• **Supplied records**
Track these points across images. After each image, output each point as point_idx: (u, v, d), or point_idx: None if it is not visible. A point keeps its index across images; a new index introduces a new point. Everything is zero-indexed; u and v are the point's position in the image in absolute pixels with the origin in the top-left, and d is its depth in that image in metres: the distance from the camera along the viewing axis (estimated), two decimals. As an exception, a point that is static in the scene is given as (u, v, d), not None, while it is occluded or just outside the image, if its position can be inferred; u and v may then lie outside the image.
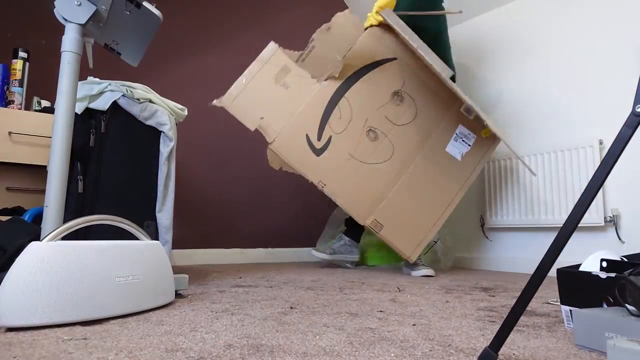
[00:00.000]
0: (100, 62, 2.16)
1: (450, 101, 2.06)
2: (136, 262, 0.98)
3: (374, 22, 1.98)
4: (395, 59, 2.05)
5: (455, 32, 2.84)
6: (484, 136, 2.05)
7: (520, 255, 2.32)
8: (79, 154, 1.26)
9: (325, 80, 1.95)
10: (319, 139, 1.94)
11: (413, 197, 2.00)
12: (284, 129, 1.91)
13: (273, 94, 1.92)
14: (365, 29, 2.01)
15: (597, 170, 0.59)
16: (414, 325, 0.90)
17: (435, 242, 2.41)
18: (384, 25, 2.00)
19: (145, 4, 1.10)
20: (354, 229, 2.36)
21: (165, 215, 1.41)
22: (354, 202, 1.97)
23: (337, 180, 1.95)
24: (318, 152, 1.94)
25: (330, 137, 1.95)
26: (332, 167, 1.95)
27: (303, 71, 1.95)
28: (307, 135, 1.94)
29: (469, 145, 2.04)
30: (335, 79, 1.96)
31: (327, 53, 1.98)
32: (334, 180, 1.95)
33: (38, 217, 1.39)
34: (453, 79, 2.09)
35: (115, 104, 1.31)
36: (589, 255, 0.96)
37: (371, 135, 1.98)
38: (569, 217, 0.59)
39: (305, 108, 1.93)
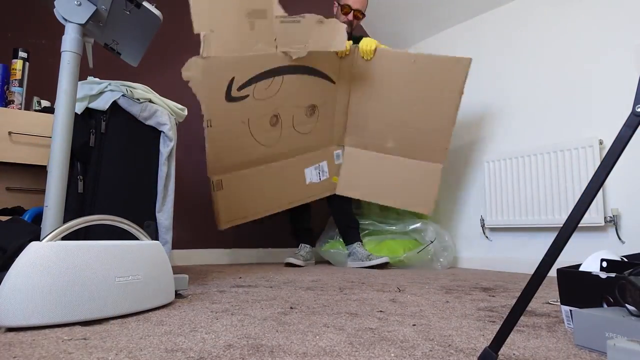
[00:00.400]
0: (100, 62, 2.15)
1: (334, 140, 2.40)
2: (136, 262, 0.98)
3: (341, 54, 2.20)
4: (334, 83, 2.26)
5: (456, 31, 2.84)
6: (332, 180, 2.40)
7: (520, 255, 2.32)
8: (79, 154, 1.25)
9: (283, 52, 2.05)
10: (239, 90, 2.02)
11: (259, 185, 2.22)
12: (220, 56, 1.93)
13: (236, 22, 1.92)
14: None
15: (597, 170, 0.59)
16: (414, 325, 0.90)
17: (432, 242, 2.41)
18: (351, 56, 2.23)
19: (145, 3, 1.10)
20: (305, 236, 2.60)
21: (165, 215, 1.41)
22: (217, 156, 2.09)
23: (221, 131, 2.06)
24: (229, 98, 2.02)
25: (247, 96, 2.05)
26: (226, 118, 2.04)
27: (273, 30, 1.99)
28: (233, 78, 1.98)
29: (319, 179, 2.36)
30: (289, 59, 2.08)
31: (301, 36, 2.03)
32: (219, 129, 2.05)
33: (38, 217, 1.39)
34: None
35: (115, 104, 1.31)
36: (589, 255, 0.96)
37: (273, 120, 2.16)
38: (569, 217, 0.59)
39: (249, 57, 1.99)
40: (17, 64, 1.71)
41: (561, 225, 0.60)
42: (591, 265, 0.93)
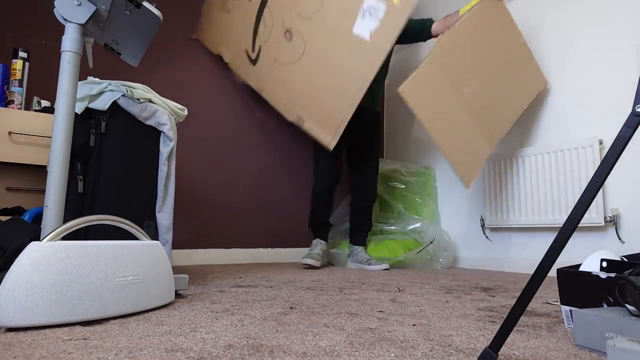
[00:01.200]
0: (100, 62, 2.16)
1: None
2: (136, 262, 0.98)
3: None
4: None
5: (455, 32, 2.83)
6: (394, 3, 1.84)
7: (520, 255, 2.32)
8: (79, 154, 1.25)
9: None
10: (253, 50, 2.30)
11: (324, 87, 2.01)
12: (232, 50, 2.39)
13: (222, 22, 2.36)
14: None
15: (597, 170, 0.59)
16: (414, 325, 0.90)
17: (432, 242, 2.41)
18: None
19: (145, 3, 1.10)
20: (321, 230, 2.45)
21: (165, 215, 1.40)
22: (280, 101, 2.22)
23: (269, 83, 2.25)
24: (254, 61, 2.30)
25: (260, 47, 2.26)
26: (264, 73, 2.26)
27: None
28: (245, 50, 2.33)
29: (379, 19, 1.82)
30: None
31: None
32: (267, 84, 2.26)
33: (38, 217, 1.39)
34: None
35: (115, 104, 1.31)
36: (589, 255, 0.96)
37: (287, 35, 2.17)
38: (569, 217, 0.59)
39: (241, 28, 2.32)
40: (17, 64, 1.71)
41: (561, 225, 0.60)
42: (591, 265, 0.93)
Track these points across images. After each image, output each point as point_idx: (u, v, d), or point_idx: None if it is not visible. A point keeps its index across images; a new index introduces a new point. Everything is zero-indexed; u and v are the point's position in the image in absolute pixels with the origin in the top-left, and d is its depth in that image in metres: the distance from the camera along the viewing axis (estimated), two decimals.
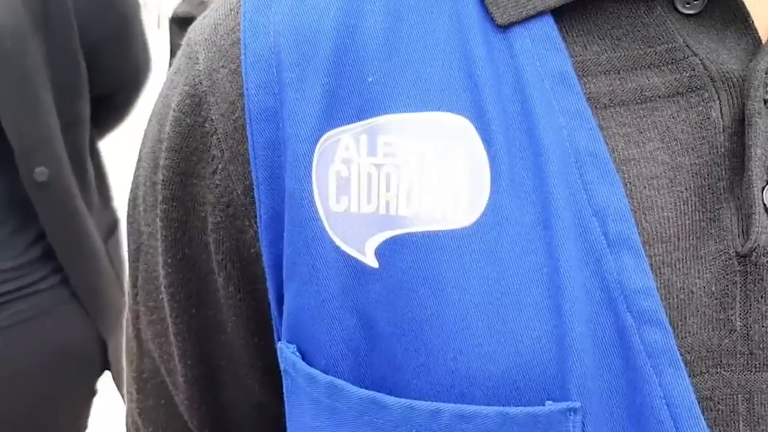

• **Work required**
Print every entry exactly; omit the pictures.

• **Answer to this task**
Track these points across images. After each image, output each point as point_idx: (u, v, d), or point_idx: None if it is not visible. A point keeps its index across images; a new index introduces a new point. Everything is zero-indexed; u and v are the point's position in the image in absolute pixels with the origin in the top-left, and d is its depth in that image in metres: the distance from the camera along the viewing axis (estimated), two decimals. As an exception, a point that is static in the scene is given as (u, v, d), not None, while it is occluded or just outside the image, if its position can be inferred; u and v may then lie outside the image.
[00:00.000]
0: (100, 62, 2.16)
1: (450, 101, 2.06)
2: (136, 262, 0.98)
3: (374, 22, 1.98)
4: (395, 59, 2.05)
5: (455, 32, 2.84)
6: (484, 136, 2.05)
7: (520, 255, 2.32)
8: (79, 154, 1.26)
9: (325, 80, 1.95)
10: (319, 139, 1.94)
11: (413, 197, 2.00)
12: (284, 129, 1.91)
13: (273, 94, 1.92)
14: (365, 29, 2.01)
15: (597, 170, 0.59)
16: (414, 325, 0.90)
17: (435, 242, 2.41)
18: (384, 25, 2.00)
19: (145, 4, 1.10)
20: (354, 229, 2.36)
21: (165, 215, 1.41)
22: (354, 202, 1.97)
23: (337, 180, 1.95)
24: (318, 152, 1.94)
25: (330, 137, 1.95)
26: (332, 167, 1.95)
27: (303, 71, 1.95)
28: (307, 135, 1.94)
29: (469, 145, 2.04)
30: (335, 79, 1.96)
31: (327, 53, 1.98)
32: (334, 180, 1.95)
33: (38, 217, 1.39)
34: (453, 79, 2.09)
35: (115, 104, 1.31)
36: (589, 255, 0.96)
37: (371, 135, 1.98)
38: (569, 217, 0.59)
39: (305, 108, 1.93)
[00:00.400]
0: (100, 62, 2.15)
1: (334, 140, 2.40)
2: (136, 262, 0.98)
3: (341, 54, 2.20)
4: (334, 83, 2.26)
5: (456, 31, 2.84)
6: (332, 180, 2.40)
7: (520, 255, 2.32)
8: (79, 154, 1.25)
9: (283, 52, 2.05)
10: (239, 90, 2.02)
11: (259, 185, 2.22)
12: (220, 56, 1.93)
13: (236, 22, 1.92)
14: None
15: (597, 170, 0.59)
16: (414, 325, 0.90)
17: (432, 242, 2.41)
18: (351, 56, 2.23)
19: (145, 3, 1.10)
20: (305, 236, 2.60)
21: (165, 215, 1.41)
22: (217, 156, 2.09)
23: (221, 131, 2.06)
24: (229, 98, 2.02)
25: (247, 96, 2.05)
26: (226, 118, 2.04)
27: (273, 30, 1.99)
28: (233, 78, 1.98)
29: (319, 179, 2.36)
30: (289, 59, 2.08)
31: (301, 36, 2.03)
32: (219, 129, 2.05)
33: (38, 217, 1.39)
34: None
35: (115, 104, 1.31)
36: (589, 255, 0.96)
37: (273, 120, 2.16)
38: (569, 217, 0.59)
39: (249, 57, 1.99)
40: (17, 64, 1.71)
41: (561, 225, 0.60)
42: (591, 265, 0.93)
[00:01.200]
0: (100, 62, 2.16)
1: None
2: (136, 262, 0.98)
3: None
4: None
5: (455, 32, 2.83)
6: (394, 3, 1.84)
7: (520, 255, 2.32)
8: (79, 154, 1.25)
9: None
10: (253, 50, 2.30)
11: (324, 87, 2.01)
12: (232, 50, 2.39)
13: (222, 22, 2.36)
14: None
15: (597, 170, 0.59)
16: (414, 325, 0.90)
17: (432, 242, 2.41)
18: None
19: (145, 3, 1.10)
20: (321, 230, 2.45)
21: (165, 215, 1.40)
22: (280, 101, 2.22)
23: (269, 83, 2.25)
24: (254, 61, 2.30)
25: (260, 47, 2.26)
26: (264, 73, 2.26)
27: None
28: (245, 50, 2.33)
29: (379, 19, 1.82)
30: None
31: None
32: (267, 84, 2.26)
33: (38, 217, 1.39)
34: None
35: (115, 104, 1.31)
36: (589, 255, 0.96)
37: (287, 35, 2.17)
38: (569, 217, 0.59)
39: (241, 28, 2.32)
40: (17, 64, 1.71)
41: (561, 225, 0.60)
42: (591, 265, 0.93)
Track these points across images. After each image, output each point as point_idx: (u, v, d), or point_idx: None if it is not visible. A point keeps its index across images; a new index introduces a new point. Everything is zero-indexed; u and v are the point's position in the image in absolute pixels with the origin in the top-left, and d is its depth in that image in metres: the distance from the camera along the viewing axis (estimated), two decimals.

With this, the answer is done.